[Task inputs]

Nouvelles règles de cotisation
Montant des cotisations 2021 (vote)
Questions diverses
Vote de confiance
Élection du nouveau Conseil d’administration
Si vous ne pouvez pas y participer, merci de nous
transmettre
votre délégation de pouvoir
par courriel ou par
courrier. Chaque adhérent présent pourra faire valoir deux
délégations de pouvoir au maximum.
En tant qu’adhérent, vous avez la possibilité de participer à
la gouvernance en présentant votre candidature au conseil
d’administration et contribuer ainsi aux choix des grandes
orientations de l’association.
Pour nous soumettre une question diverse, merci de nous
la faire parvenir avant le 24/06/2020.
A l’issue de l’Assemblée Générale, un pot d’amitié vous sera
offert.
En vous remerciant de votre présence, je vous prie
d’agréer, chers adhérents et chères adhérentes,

[/Task inputs]

**Aim of the task**
Where a line of the data includes the string "administration", list that line.

**Solution to this task**
Élection du nouveau Conseil d’administration
d’administration et contribuer ainsi aux choix des grandes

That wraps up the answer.